I watched Akil with the fascination a child would watch Santa; he had a special appreciative grin on his face and was taking delight in watching ‘his’ families run around with balloon animals, getting their arms punctured and chatting it up over coffee and cake.
While I’m sure Akil was proud of his accomplishment, after all, it wasn’t every day when you rescue entire families from atrocities; but it wasn’t the look of pride on his face.
It was a sort of blissful contentment. It’s like he had just received an incredible gift, but the reality was that he had just GIVEN one (and many, for that matter). But, I guess what I witnessed was one of those moments when we’ve given something that made us happier to give than the receiver was to receive.
You remember…. those magical times when you were so excited for someone to see what you bought them you were bursting at the seams; hopping from one foot to the other, biting down on your lip, practically grabbing the gift from them so you could unwrap it quicker for them!
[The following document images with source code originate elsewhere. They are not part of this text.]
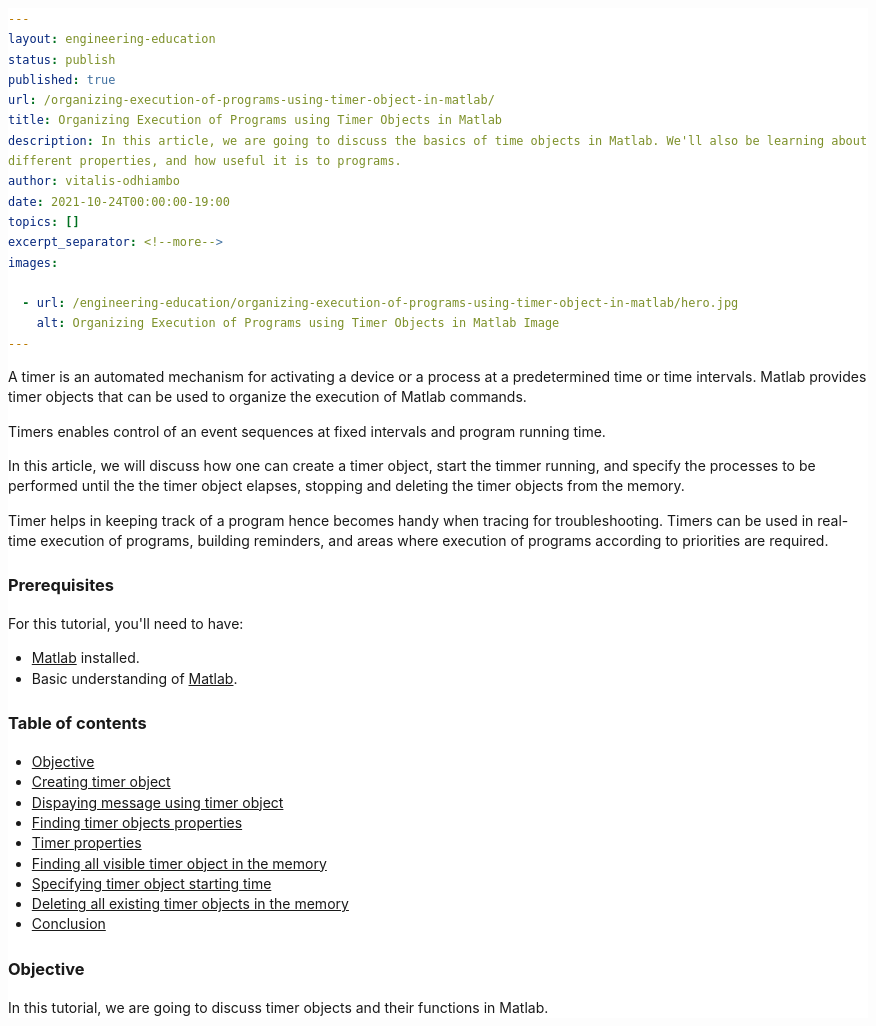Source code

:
 ```yaml
---
layout: engineering-education
status: publish
published: true
url: /organizing-execution-of-programs-using-timer-object-in-matlab/
title: Organizing Execution of Programs using Timer Objects in Matlab
description: In this article, we are going to discuss the basics of time objects in Matlab. We'll also be learning about different properties, and how useful it is to programs.
author: vitalis-odhiambo
date: 2021-10-24T00:00:00-19:00
topics: []
excerpt_separator: <!--more-->
images:

  - url: /engineering-education/organizing-execution-of-programs-using-timer-object-in-matlab/hero.jpg
    alt: Organizing Execution of Programs using Timer Objects in Matlab Image
---
```

A timer is an automated mechanism for activating a device or a process at a predetermined time or time intervals. Matlab provides timer objects that can be used to organize the execution of Matlab commands.

Timers enables control of an event sequences at fixed intervals and program running time.

In this article, we will discuss how one can create a timer object, start the timmer running, and specify the processes to be performed until the the timer object elapses, stopping and deleting the timer objects from the memory. 

Timer helps in keeping track of a program hence becomes handy when tracing for troubleshooting. Timers can be used in real-time execution of programs, building reminders, and areas where execution of programs according to priorities are required.

### Prerequisites
For this tutorial, you'll need to have:
- [Matlab](https://www.mathworks.com/login?uri=%2Fdownloads%2Fweb_downloads) installed.
- Basic understanding of [Matlab](/engineering-education/getting-started-with-matlab/).
  
### Table of contents
- [Objective](#objective)
- [Creating timer object](#creating-timer-object)
- [Dispaying message using timer object](#displaying-message-using-timer-object)
- [Finding timer objects properties](#finding-timer-objects-properties)
- [Timer properties](#timer-properties)
- [Finding all visible timer object in the memory](#finding-all-visible-timer-object-in-the-memory)
- [Specifying timer object starting time](#specifying-timer-object-starting-time)
- [Deleting all existing timer objects in the memory](#deleting-all-existing-timer-objects-in-the-memory)
- [Conclusion](#conclusion)

### Objective
In this tutorial, we are going to discuss timer objects and their functions in Matlab.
Then, finally, you get that incredible rush when you watch their face light up and an incredible after glow settles over you.
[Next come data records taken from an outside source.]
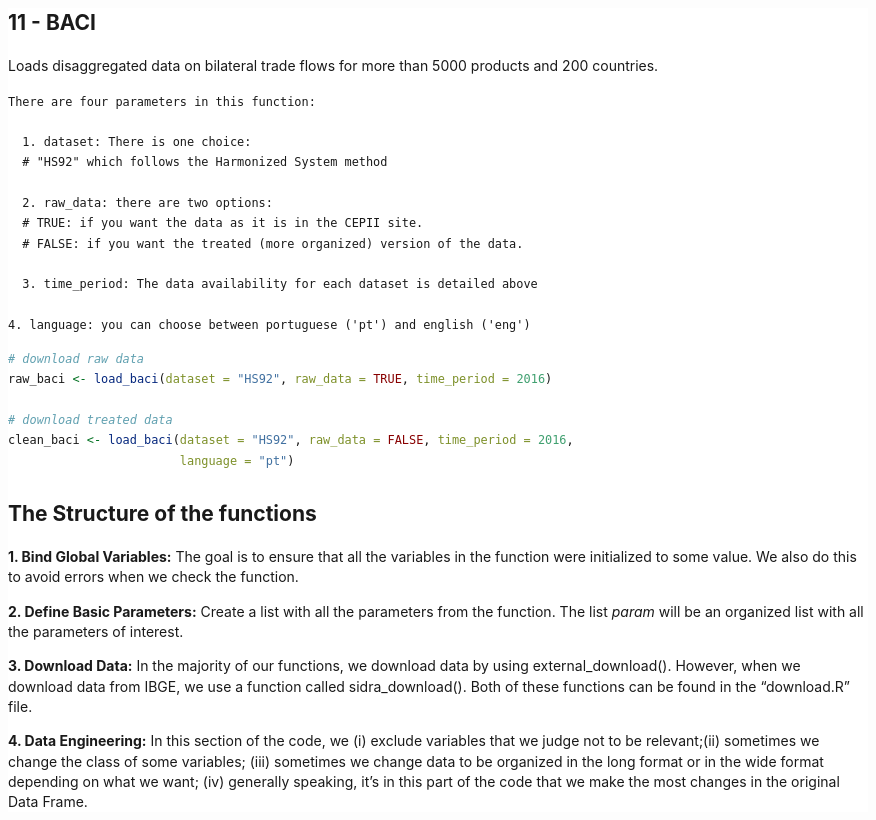 ## 11 - BACI

Loads disaggregated data on bilateral trade flows for more than 5000
products and 200 countries.

    There are four parameters in this function:
      
      1. dataset: There is one choice:
      # "HS92" which follows the Harmonized System method

      2. raw_data: there are two options:
      # TRUE: if you want the data as it is in the CEPII site.
      # FALSE: if you want the treated (more organized) version of the data. 
      
      3. time_period: The data availability for each dataset is detailed above

    4. language: you can choose between portuguese ('pt') and english ('eng')
      

``` r
# download raw data
raw_baci <- load_baci(dataset = "HS92", raw_data = TRUE, time_period = 2016)

# download treated data
clean_baci <- load_baci(dataset = "HS92", raw_data = FALSE, time_period = 2016,
                        language = "pt")
```

## The Structure of the functions

**1. Bind Global Variables:** The goal is to ensure that all the
variables in the function were initialized to some value. We also do
this to avoid errors when we check the function.

**2. Define Basic Parameters:** Create a list with all the parameters
from the function. The list *param* will be an organized list with all
the parameters of interest.

**3. Download Data:** In the majority of our functions, we download data
by using external\_download(). However, when we download data from IBGE,
we use a function called sidra\_download(). Both of these functions can
be found in the “download.R” file.

**4. Data Engineering:** In this section of the code, we (i) exclude
variables that we judge not to be relevant;(ii) sometimes we change the
class of some variables; (iii) sometimes we change data to be organized
in the long format or in the wide format depending on what we want; (iv)
generally speaking, it’s in this part of the code that we make the most
changes in the original Data Frame.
That’s what it was: Akil had the “after glow” from the spirit of giving. And it was contagious. So contagious, that it lifted me out of my self-absorbed thinking and I fought my way back through the crowd just in time for the pictures… what I looked like no longer mattered.
Forget dopamine, serotonin, Oxycontin and all those other neurochemicals I regularly write about ….this was the mother load of “neuro-highs”. This must be what Abraham Maslow meant when he came up with ‘Transcendence’ his ‘top tier’ in his Hierarchy of Needs model; the level he called ‘metaneeds’ when we get past ourselves and feel the need to help others.
Perhaps the recent trending in bucket lists will shift from what we need to SEE and DO before we die, to what we need to FEEL and BE to access the full range of our humanness. Maybe spiritual fulfillment doesn’t have to come from a denomination or from diving deeper into ourselves with meditative mantras but rather, it’s helping out others in need.
Seems that if helping others with their basic needs (the bottom tiers of Maslow’s chart) can allow still others to fulfill their ‘transcendence’ needs (top) then, maybe, with more connection there is hope for our planet’s overall needs right now.
We’ll need more of us to operate at a higher frequency and learn from those who already do. From what I could tell from that morning, Akil is one of them.
We were silent leaving the pharmacy but once back in the vehicle we blurted out a ‘wow” in unison. The rest of our ‘to do’ list and getting to the gym didn’t happen and we spent the drive back discussing how we can “give back”. We laughed at what Akil’s reaction might be if we started to visit his Pharmacy every Saturday morning.
Maybe, when it comes to how we’d like to spend our weekend mornings, Rick and I aren’t that different after all.